Shortest locking pathway
Finally, we discuss how the transition manifold embedding can be used to identify transition pathways and artificial trajectories between two states \(x_A\) and \(x_B\) on the transition manifold. There is no single, universally accepted concept of an “optimal” transition pathway between two states, and many proposed definitions with differing objectives and physical interpretations exist [37,38,39]. The TMF proposes another such pathway, namely the geodesic between \(p^t(x_A,\cdot )\) and \(p^t(x_B,\cdot )\) on the transition manifold \(\mathbb {M}\).
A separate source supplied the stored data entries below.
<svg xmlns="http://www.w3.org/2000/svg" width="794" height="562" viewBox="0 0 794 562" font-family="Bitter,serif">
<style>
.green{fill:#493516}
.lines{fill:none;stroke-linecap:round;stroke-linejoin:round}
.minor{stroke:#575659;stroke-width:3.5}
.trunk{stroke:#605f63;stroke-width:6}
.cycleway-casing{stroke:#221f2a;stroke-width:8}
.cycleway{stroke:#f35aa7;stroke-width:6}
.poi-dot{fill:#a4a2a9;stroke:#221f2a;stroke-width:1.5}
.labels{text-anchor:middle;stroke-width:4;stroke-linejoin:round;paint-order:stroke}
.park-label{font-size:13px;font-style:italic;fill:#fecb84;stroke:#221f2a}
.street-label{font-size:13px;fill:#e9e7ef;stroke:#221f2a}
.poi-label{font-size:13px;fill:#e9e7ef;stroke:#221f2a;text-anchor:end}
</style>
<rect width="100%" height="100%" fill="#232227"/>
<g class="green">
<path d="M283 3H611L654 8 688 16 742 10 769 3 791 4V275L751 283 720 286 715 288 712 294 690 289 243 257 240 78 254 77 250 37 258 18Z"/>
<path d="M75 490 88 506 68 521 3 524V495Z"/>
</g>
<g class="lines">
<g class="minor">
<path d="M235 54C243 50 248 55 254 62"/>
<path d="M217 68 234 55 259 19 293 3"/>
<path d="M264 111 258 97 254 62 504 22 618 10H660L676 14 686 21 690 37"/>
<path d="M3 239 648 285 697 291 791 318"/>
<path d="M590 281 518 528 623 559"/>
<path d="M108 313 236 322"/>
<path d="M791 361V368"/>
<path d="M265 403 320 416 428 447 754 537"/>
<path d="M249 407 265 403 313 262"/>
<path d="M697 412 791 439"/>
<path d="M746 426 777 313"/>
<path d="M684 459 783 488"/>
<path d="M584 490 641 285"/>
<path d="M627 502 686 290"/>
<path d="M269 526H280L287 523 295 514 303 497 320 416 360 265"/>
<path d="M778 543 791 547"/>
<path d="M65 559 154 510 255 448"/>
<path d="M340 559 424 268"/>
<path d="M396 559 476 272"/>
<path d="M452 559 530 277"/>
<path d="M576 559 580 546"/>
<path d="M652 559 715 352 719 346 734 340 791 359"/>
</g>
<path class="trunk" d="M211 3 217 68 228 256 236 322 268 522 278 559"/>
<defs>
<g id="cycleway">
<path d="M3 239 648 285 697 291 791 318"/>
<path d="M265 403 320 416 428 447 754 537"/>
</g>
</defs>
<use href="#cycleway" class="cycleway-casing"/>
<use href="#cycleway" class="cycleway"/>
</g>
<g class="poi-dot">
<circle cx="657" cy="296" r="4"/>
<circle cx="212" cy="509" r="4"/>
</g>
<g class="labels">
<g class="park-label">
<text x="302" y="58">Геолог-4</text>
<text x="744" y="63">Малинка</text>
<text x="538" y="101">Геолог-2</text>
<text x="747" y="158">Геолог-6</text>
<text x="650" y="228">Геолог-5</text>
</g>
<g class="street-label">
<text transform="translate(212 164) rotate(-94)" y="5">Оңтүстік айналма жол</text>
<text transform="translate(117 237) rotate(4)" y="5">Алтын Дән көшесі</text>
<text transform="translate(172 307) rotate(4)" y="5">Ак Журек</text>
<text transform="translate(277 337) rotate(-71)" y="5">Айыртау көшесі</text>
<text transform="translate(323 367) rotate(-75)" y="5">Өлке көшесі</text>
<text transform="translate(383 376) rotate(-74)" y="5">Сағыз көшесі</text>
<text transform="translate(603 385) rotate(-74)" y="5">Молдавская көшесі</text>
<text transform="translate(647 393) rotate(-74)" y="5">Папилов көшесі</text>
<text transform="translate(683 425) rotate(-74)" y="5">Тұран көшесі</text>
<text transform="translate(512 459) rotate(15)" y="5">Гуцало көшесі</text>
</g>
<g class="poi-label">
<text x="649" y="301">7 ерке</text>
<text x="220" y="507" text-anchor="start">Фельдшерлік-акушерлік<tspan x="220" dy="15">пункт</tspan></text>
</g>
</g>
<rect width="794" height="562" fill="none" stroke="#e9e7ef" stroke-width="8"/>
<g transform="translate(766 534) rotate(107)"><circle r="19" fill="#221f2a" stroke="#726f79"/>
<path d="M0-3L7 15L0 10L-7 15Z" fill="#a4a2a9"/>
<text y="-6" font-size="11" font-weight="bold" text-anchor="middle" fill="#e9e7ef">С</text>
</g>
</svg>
This is the shortest differentiable curve \(\varGamma \) in the metric space \(L^1\) that starts in \(p^t(x_A,\cdot )\), ends in \(p^t(x_B,\cdot )\), and does not leave \(\mathbb {M}\). As each point \(p^t(x,\cdot )\in \mathbb {M}\) corresponds to exactly one starting point \(x\in \mathbb {R}^{3d}\), we can “pull back” \(\varGamma \) to a “traditional” transition pathway \(\gamma \) in state space by setting \(\gamma (x):= \varGamma \left( p^t(x,\cdot )\right) \). Note that, while \(\gamma \) has a clear interpretation within the TMF, its interpretation in terms of more intuitive dynamical concepts such as transition probabilities or minimum energy pathways is still outstanding. For further discussion on the link between the transition manifolds and transition path theory, see [21].
As our data consist only of discrete samples close to \(\mathbb {M}\), we take a heuristic approach for the numerical computation of \(\gamma \). We construct a weighted, complete graph \(G= (V,E,W)\) with nodes \(V=\{x_1,\ldots x_n \}\) and edges \(E=\{(x_i,x_j)~|~i,j=1,\ldots ,n\}\). For the weight matrix \(W\in \mathbb {R}^{n\times n}\), we take the squared maximum mean discrepancy
$$\begin{aligned} W_{ij} = D_{ij}^2. \end{aligned}$$
The squaring compresses small, local distances, and further increases already long distances. The discrete shortest path in G between the nodes \(x_A, x_B\) thus tends to take small steps instead of large jumps, and thus is encouraged to follow the transition manifold. Thus, we can take this discrete shortest path as a heuristic approximation of \(\gamma \).